The previous year has witnessed an increase in attacks against so-called ‘tax-havens’ by ill-informed politicians and commentators. Such rhetoric is not only misguided, but downright harmful. International tax competition is vital to promote economic growth, protect human rights, and ensure a prosperous global economy.
To combat this misinformation, Americans For Tax Reform Foundation has released the following explanation of the importance of international tax competition.
What is a “Tax Haven”?
“Tax haven” is a pejorative term used primarily by protectionist politicians to describe countries that engage in international tax competition. A so called “tax haven” is generally understood as a market-friendly country with a low tax burden that attracts investment from high-tax jurisdictions. In most cases, “tax havens” often exercise their right as a sovereign entity by refusing to assist high-taxing foreign governments tax economic activity inside the “havens’” borders, and to preserve the privacy of its citizens and investors. As a result, countries such as Ireland, Poland, the Slovak Republic, and Switzerland have enjoyed an influx of foreign capital and investment. This will continue until high-tax countries lower their corporate tax rates.
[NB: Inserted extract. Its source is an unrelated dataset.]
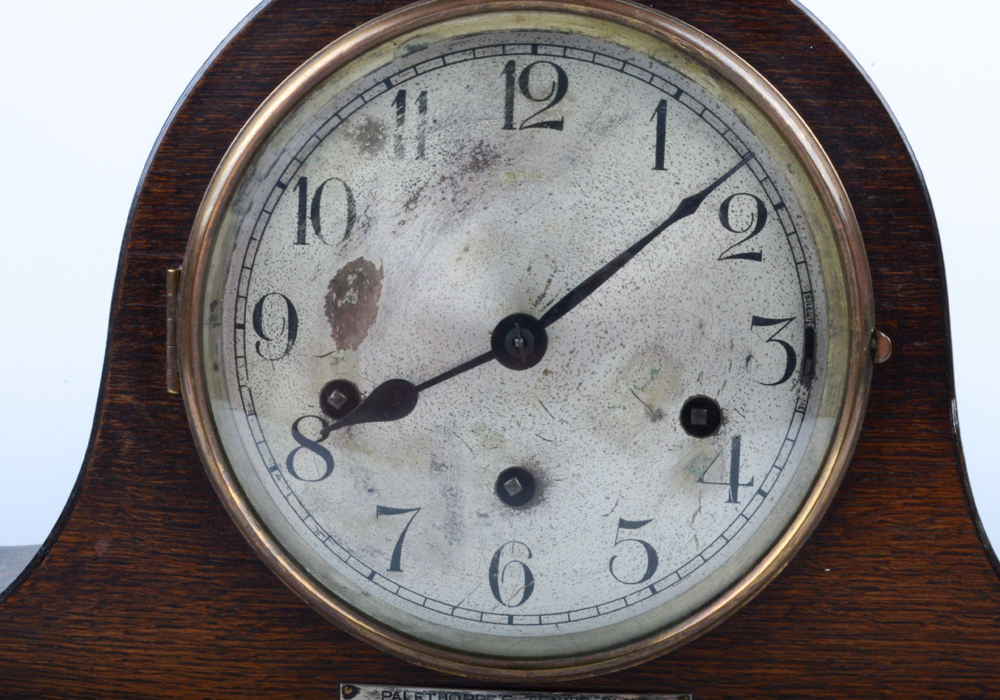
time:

Unfortunately, rather than respond to tax-competition, many politicians in high-tax jurisdictions (such as the United States), desperate to protect their crippling high-tax rates, often attempt to stifle competition through heavy-handed pressuring of countries with a low tax burden.
Why Is Tax Competition Crucial?
Tax competition is critical to the continued flourishing of economic growth around the world. At a time of global economic downturn, tax competition is more important than ever, and is the prime method by which to reinvigorate international financial markets. Globalization has fostered the integration of separate national economies into a single world economy. Through greater mobility of trade and investment flows, individuals and businesses have taken advantage of foreign investment opportunities. As such, there is significant pressure on high-tax jurisdictions to respond to the loss of capital and skilled labor by reducing the tax burden.
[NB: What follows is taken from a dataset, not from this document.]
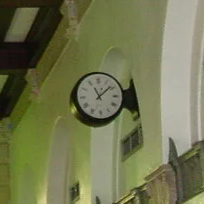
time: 11:08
As a result of this pressure, low-tax jurisdictions have helped encourage high tax nations to reduce personal income rates by about 25% since 1980, and corporate income tax rates by about 20% (38% if weighted OECD average is used) since 1980. In the past decade, almost all European nations have cut their corporate tax rate, and even in socially-democratic Scandinavian countries the corporate tax rate has been halved. To the extent that tax competition creates pressure to reduce tax rates globally, all countries, including high tax jurisdictions, benefit from increased growth and higher incomes.
Corporate Taxes in the United States
Despite the significant reduction in corporate tax rates abroad, the U.S. corporate tax rate has remained unchanged since 1986, and currently, the U.S. has the highest federal corporate tax rate in the world, a staggering 35 percent. This is almost 15 percent higher than the OECD average, and more than double the rate of high-growth economies like Switzerland and Ireland.
Furthermore, in a misguided attempt to shield its high-tax base from competition, the U.S. is one of only a handful of countries to violate principles of national sovereignty by taxing worldwide income, forcing American businesses overseas to pay taxes twice. This system, recently abandoned as unworkable, unfair and harmful by the U.K., Canada and Japan, has resulted in U.S. businesses being forced to pay up to twice as much as their foreign competition. Not only is this grossly unfair, it significantly undermines U.S. competitiveness, meaning less profit for American employers, less money flowing into the U.S., and fewer jobs back at home.
In fact, the U.S. pursues this misguided policy to restrict the foreign operation of companies more aggressively than any other country; as admitted in 2003 by Assistant Secretary of the Treasury For Tax Policy, Pam Olson, who testified to Congress that “no other country has rules for the immediate taxation of foreign-source income that are comparable to the US rules in terms of breadth and complexity”. As a result, companies are not only at a competitive disadvantage to foreign counterparts, but face a significant regulatory cost: Dow Chemical testified to Congress in 2003 that 78% of its 7800 page US tax return relates to foreign income.
Opponents of international tax competition have recently turned their attention towards privacy protection in low tax jurisdiction. This “classic display of arrogant imperialism” was witnessed in the IRS demanding UBS Switzerland reveal confidential client data.
Protecting international financial privacy is critical for two main reasons. The first of these is the dangerous precedent it sets regarding the violation of state sovereignty. No international bureaucracy (such as the EU or OECD) or any nation state (such as the U.S) has any right to demand changes to any jurisdictions tax policy.
Another reason that financial privacy is so important is that it is not only necessary for civil society, but it is critical for human rights. Many people are forced to live in countries with corrupt governments, or governments unwilling or unable to enforce private property rights. Without some jurisdictions allowing them financial privacy, such individuals would be unable to protect their assets from criminal elements, both within the government and without. As such, jurisdictions that enforce financial privacy are critical.
To those who worry about American citizens escaping the overwhelming U.S. tax burden by investing in such offshore jurisdictions, the solution to this problem is simple: reform the U.S. tax system.
Despite the protestation of protectionist politicians, international tax competition and financial privacy are critical to the continued prosperity of the global economy. The problem is not low tax jurisdictions, but rather the U.S’s high tax rate. We should celebrate, and indeed seek to emulate, not punish, those countries that have sound tax law.